Random Quest - Plot Summary

Plot Summary

The frame story deals with the elderly Dr Harshom in Herefordshire – who has a very rare family name, all of whose bearers are in one way or another related and are in some contact with each other.

In the early 1950s the Harshoms, scattered throughout England, are greatly mystified by the appearance of a young man named Colin Trafford, who systematically and persistently meets each and every one of them, asking of a young woman named Ottilie Harshom that none of the Harshoms ever heard of and who is evidently very important to him. Dr Harshom decides to talk to Trafford and understand what it is all about – and the story consists mainly of what Trafford eventually tells.

It turns out that Trafford is a physicist, and that he was involved in a laboratory experiment which went wrong, lost consciousness and woke up to find himself in a parallel universe.

The parallel universe is similar to ours but there was a divergence in the late 1920s. The point of divergence is not precisely identified, but seems to have had the effect of preventing or greatly diminishing the effect of the economic Crash of 1929. Trafford discovers that in the parallel world Adolf Hitler never came to power and the Second World War never happened. Some of the implications are that

  • India is still a British colony in 1954 and there are mass demonstrations in Delhi calling for the release of Nehru from prison
  • Rab Butler is Britain's Prime Minister
  • Winston Churchill's career had been much less distinguished than in our timeline
  • Clement Attlee had never been PM and the opposition British Labour Party still calls for nationalisations which it did not get a chance to carry out
  • Nuclear power and nuclear bombs are still no more than theoretical possibilities, but scientists are getting worried about the long-term implications of experiments and petition the League of Nations to assume control
  • Noël Coward was killed in an accident which did not happen in our timeline

On a more personal level, Trafford finds himself in the body of his counterpart in the parallel universe. As the story unfolds, he meets some old friends who have different partners, and at one point is taken aback to meet someone whom he remembers as having been killed in the war. He also catches a glimpse of his former wife, who in the original timeline died after a year of what he calls "satisfactory marriage", and who in the alternate world is alive, accompanied by another man, and does not recognise him.

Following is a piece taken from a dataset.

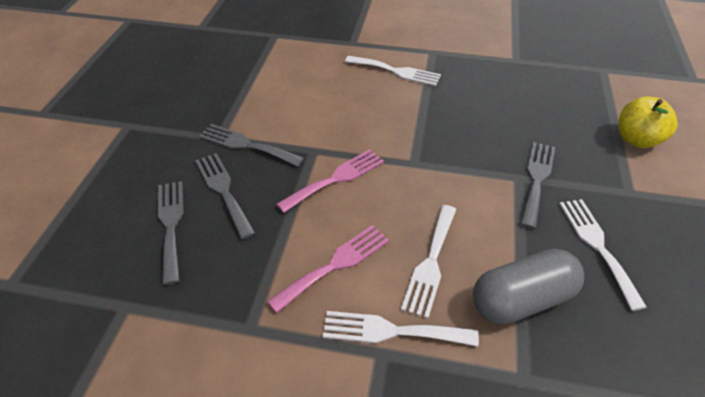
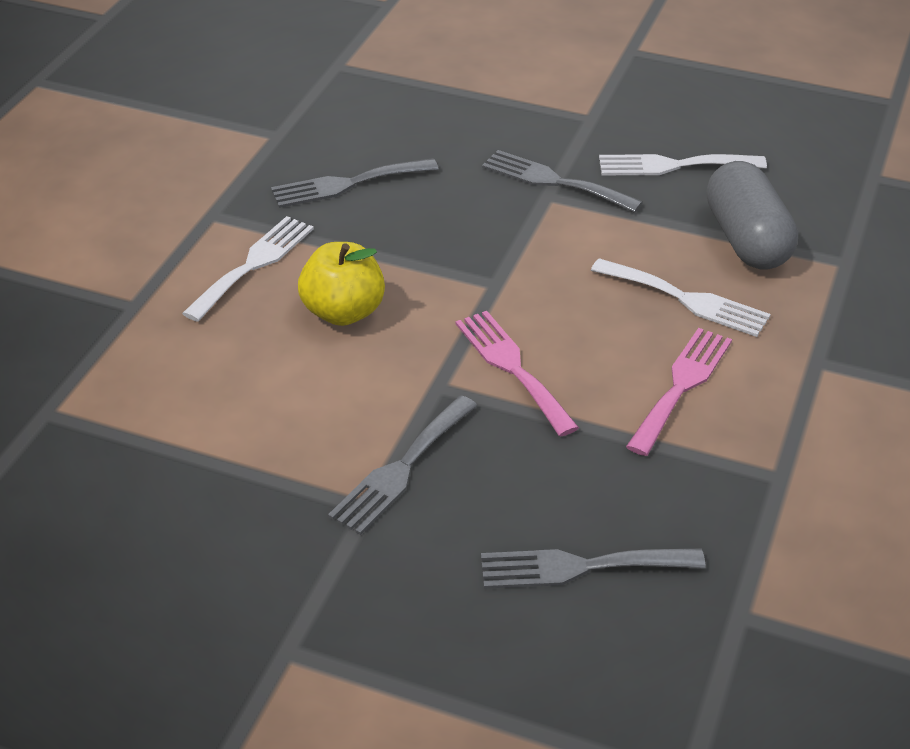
camera: 80 degrees left, 5 degrees down
(223, 190) = (512, 500): grey fork -> grey fork (347, 184)
(335, 265) = (681, 386): pink fork -> pink fork turned 60 degrees clockwise
(391, 331) = (787, 349): white fork -> none
(637, 139) = (498, 84): yellow apple -> yellow apple (343, 312)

As Trafford discovers, his counterpart is a successful author, while he himself is a physicist. Looking through the counterpart's best-selling novels, the protagonist discovers a streak of brutality which becomes increasingly pronounced from book to book, making him resent seeing his name on the cover. This, he discovers, was also manifested in the counterpart's rather troubled relationship with his wife Ottilie. She had married his counterpart for love some three years before, but was increasingly neglected and had resigned herself to her husband having a series of openly-flaunted affairs. Trafford, however, quickly falls in love with Ottilie and spends several weeks rekindling their relationship, overcoming Ottilie's initial distrust and residual hurt. He is then distressed to find himself, suddenly and without warning, transported back to his own world, leaving Ottilie behind.

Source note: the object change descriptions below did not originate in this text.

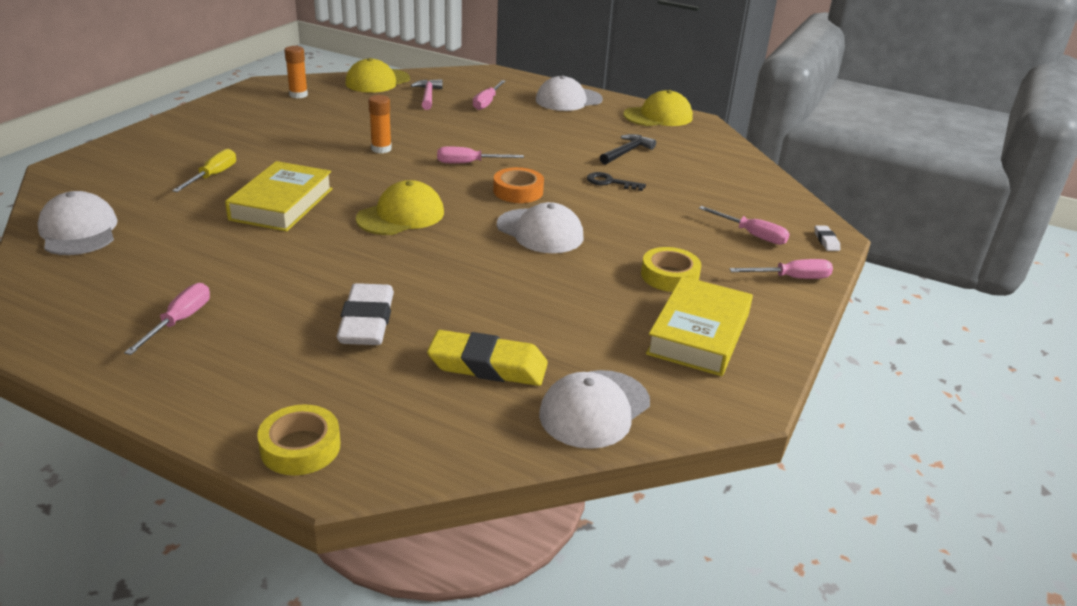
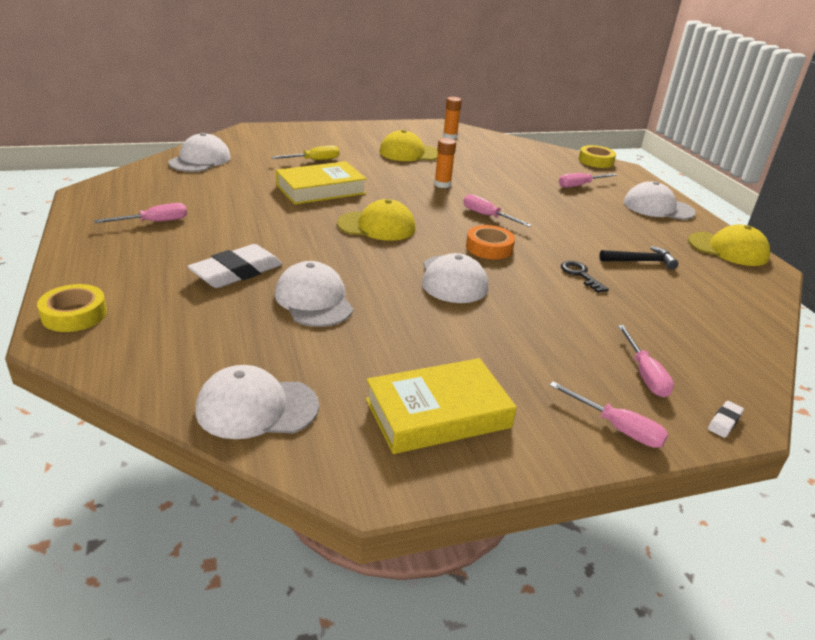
camera: 45 degrees right, 0 degrees up
(377, 81) = (520, 146): yellow cap -> yellow cap (409, 153)
(428, 96) = (540, 166): pink hammer -> none
(476, 307) = (314, 300): none -> white cap
(488, 365) = (249, 337): yellow eraser -> none
(669, 276) = (498, 361): yellow tape -> yellow tape (595, 161)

Trafford then begins his search for Ottilie's counterpart in our own world, determined to rediscover the depth of love he had experienced with Ottilie. All he has is her maiden name Ottilie Harshom, and after finding there is no record of her at Somerset House (which was the General Register Office for Births, Deaths and Marriages) he started his search, writing to and visiting every Harshom relative to try to locate her. All told him that Ottilie Harshom does not exist, and so does Dr Harshom when hearing his story.

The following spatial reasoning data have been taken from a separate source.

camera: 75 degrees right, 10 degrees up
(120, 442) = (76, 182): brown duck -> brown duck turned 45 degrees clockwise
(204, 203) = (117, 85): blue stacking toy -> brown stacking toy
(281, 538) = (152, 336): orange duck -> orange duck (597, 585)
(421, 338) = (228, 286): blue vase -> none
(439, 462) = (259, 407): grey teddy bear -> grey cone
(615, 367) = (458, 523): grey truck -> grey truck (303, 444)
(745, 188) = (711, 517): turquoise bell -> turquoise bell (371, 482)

Feeling sympathetic to the young man and half-believing his incredible story, the doctor feels worried about Trafford's obsessive "chasing after a ghost" and hopes that he will find another woman to love – since the woman which he met in the other universe doesn't seem to have a counterpart in this one.

However, something the doctor says gives Trafford the inspiration to try a different path. The story concludes as Trafford eventually finds that Ottilie's analogue does exist, though in this world her name is Belinda Gale, and she lives unmarried in Canada with her mother. Trafford marries her in Canada and brings her to England.

It turns out that Dr Harshom's son, killed in a car accident in 1928, had left a pregnant girlfriend never introduced to his parents. After his death, she married a man named Gale who raised her daughter Belinda as his own – in Canada. In the other universe, Harshom's son survived, married his girlfriend and was the one to raise her daughter Ottilie in England. Thus, Dr Harshom is rewarded for his kindness to Trafford by being (re)united with a granddaughter of whose existence he'd previously never known.